“Eu já não voto mais”, desabafou o motorista José durante uma viagem de três horas de Buenos Aires a Rosário. Desacreditado diante da grande crise econômica que a Argentina amarga, ele diz que não acredita que nem o governo, nem a oposição, muito menos a terceira via libertária, vá salvar o país de seu futuro sombrio.
A desilusão do motorista aparece em outros eleitores e preocupa a autoridade eleitoral do país, que fez campanha nos últimos meses para aumentar a presença dos eleitores nos pleitos deste ano.
Assim como no Brasil, o voto na Argentina é obrigatório, inclusive nas primárias, chamadas PASO (Primarias, Abiertas, Simultáneas y Obligatorias), a serem realizadas em 13 de agosto. Para o pleito geral, em outubro, 71% dos eleitores dão certeza que vão votar nas eleições deste ano, segundo informe de julho da consultoria Zuban Córdoba, em um país cujo histórico de participação costuma ficar acima dos 80% desde o retorno da democracia.
O que ligou o alerta nas autoridades e nas campanhas, porém, não foram as pesquisas eleitorais, mas o resultado concreto das eleições nas províncias argentinas. Além do pleito nacional, o país realizou ao longo de 2023 eleições para prefeitos, vereadores, deputados locais e governadores. Até o momento, 17 departamentos realizaram votações. Em todos, as taxas de abstenção superaram a de anos anteriores.
Segundo levantamento do jornal Clarín, mais de 5 milhões de eleitores não compareceram às urnas nos pleitos realizados até o domingo 23 de julho, uma taxa de 31,88% dos eleitores habilitados nessas regiões (mais de 16,5 milhões). O número é um recorde. O levantamento, porém, desconsidera o pleito de Chubut que foi em 30 de agosto, cuja participação foi de 69%.

• _Registros de dados_
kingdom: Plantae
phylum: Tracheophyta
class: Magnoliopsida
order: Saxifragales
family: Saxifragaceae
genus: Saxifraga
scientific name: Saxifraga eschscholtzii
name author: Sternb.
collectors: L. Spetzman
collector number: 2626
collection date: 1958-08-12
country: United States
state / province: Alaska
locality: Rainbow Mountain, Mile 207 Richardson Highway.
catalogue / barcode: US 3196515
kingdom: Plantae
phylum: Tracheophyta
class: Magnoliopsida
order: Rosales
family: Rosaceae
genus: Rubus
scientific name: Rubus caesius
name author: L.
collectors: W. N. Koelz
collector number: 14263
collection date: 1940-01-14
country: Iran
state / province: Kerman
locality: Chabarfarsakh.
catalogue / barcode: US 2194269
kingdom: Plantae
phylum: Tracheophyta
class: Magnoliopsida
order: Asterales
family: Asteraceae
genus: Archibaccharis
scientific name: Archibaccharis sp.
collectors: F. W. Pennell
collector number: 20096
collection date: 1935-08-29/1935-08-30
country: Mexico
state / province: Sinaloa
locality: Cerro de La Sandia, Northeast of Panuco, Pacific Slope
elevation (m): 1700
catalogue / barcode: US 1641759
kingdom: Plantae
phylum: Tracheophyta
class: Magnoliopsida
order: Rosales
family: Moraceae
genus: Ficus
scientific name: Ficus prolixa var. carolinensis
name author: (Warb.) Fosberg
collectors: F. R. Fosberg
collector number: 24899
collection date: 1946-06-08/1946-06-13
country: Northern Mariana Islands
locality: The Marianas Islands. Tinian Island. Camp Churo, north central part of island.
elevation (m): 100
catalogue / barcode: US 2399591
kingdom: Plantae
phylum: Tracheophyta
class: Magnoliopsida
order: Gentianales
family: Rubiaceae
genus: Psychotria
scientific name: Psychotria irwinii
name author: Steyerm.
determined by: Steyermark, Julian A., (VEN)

• _Instrução escrita A_
Segundo o trecho fornecido, para quais cargos houve eleições nas províncias argentinas ao longo de 2023?
• _Instrução escrita B_
Reproduza fielmente, nos registros, as linhas desde a que contém "scientific name: Archibaccharis sp." até a que contém "genus: Ficus", incluindo ambas.
O texto e os registros não têm nenhuma relação entre si.

• _Resposta correta A_
Prefeitos, vereadores, deputados locais e governadores.

• _Resposta correta B_
scientific name: Archibaccharis sp.
collectors: F. W. Pennell
collector number: 20096
collection date: 1935-08-29/1935-08-30
country: Mexico
state / province: Sinaloa
locality: Cerro de La Sandia, Northeast of Panuco, Pacific Slope
elevation (m): 1700
catalogue / barcode: US 1641759
kingdom: Plantae
phylum: Tracheophyta
class: Magnoliopsida
order: Rosales
family: Moraceae
genus: Ficus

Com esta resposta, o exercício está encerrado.